(Saved entries)
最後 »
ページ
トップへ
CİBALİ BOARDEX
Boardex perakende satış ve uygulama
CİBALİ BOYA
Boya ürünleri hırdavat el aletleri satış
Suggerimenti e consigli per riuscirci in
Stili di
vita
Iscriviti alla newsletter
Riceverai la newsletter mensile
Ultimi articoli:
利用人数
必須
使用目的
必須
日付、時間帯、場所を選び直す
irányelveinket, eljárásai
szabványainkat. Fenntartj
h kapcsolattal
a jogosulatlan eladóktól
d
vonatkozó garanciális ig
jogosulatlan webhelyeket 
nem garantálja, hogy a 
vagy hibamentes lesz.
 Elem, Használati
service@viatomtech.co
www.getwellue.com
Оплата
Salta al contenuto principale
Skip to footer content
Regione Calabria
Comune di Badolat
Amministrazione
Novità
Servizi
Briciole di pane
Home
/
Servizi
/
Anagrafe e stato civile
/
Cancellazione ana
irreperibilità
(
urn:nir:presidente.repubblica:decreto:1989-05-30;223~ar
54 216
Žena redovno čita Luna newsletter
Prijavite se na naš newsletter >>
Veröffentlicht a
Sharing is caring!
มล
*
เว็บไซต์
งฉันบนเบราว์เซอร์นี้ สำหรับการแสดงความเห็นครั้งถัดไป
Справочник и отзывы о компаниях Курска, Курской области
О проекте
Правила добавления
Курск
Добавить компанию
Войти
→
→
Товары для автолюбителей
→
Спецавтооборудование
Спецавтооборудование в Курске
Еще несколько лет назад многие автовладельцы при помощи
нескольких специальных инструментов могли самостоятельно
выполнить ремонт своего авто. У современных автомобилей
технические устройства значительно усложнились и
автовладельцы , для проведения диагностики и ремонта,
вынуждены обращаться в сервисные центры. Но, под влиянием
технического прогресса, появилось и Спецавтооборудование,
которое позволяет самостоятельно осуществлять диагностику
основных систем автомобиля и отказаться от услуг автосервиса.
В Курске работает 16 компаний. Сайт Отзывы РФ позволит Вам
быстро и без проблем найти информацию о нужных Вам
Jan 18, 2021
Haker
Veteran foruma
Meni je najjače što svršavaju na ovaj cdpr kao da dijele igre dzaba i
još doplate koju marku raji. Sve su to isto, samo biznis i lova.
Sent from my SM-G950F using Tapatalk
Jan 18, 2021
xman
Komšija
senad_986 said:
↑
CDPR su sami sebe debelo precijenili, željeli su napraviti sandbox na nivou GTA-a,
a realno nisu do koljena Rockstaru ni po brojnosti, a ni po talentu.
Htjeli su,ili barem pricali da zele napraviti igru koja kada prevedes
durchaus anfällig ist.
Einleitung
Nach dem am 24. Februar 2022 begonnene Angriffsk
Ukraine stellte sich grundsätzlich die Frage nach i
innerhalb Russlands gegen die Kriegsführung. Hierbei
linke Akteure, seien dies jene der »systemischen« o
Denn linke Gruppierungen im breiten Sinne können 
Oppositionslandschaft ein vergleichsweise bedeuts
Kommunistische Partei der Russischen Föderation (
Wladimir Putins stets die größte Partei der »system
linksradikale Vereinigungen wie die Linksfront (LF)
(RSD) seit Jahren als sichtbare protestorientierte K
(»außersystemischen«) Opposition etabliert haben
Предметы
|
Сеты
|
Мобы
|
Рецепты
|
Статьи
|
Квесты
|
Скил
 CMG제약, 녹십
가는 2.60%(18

Exercise: Pull out the lines of the records from the very first one through the line that contains "h kapcsolattal", including both of those lines, and reproduce them without any changes.

Your solution:
最後 »
ページ
トップへ
CİBALİ BOARDEX
Boardex perakende satış ve uygulama
CİBALİ BOYA
Boya ürünleri hırdavat el aletleri satış
Suggerimenti e consigli per riuscirci in
Stili di
vita
Iscriviti alla newsletter
Riceverai la newsletter mensile
Ultimi articoli:
利用人数
必須
使用目的
必須
日付、時間帯、場所を選び直す
irányelveinket, eljárásai
szabványainkat. Fenntartj
h kapcsolattal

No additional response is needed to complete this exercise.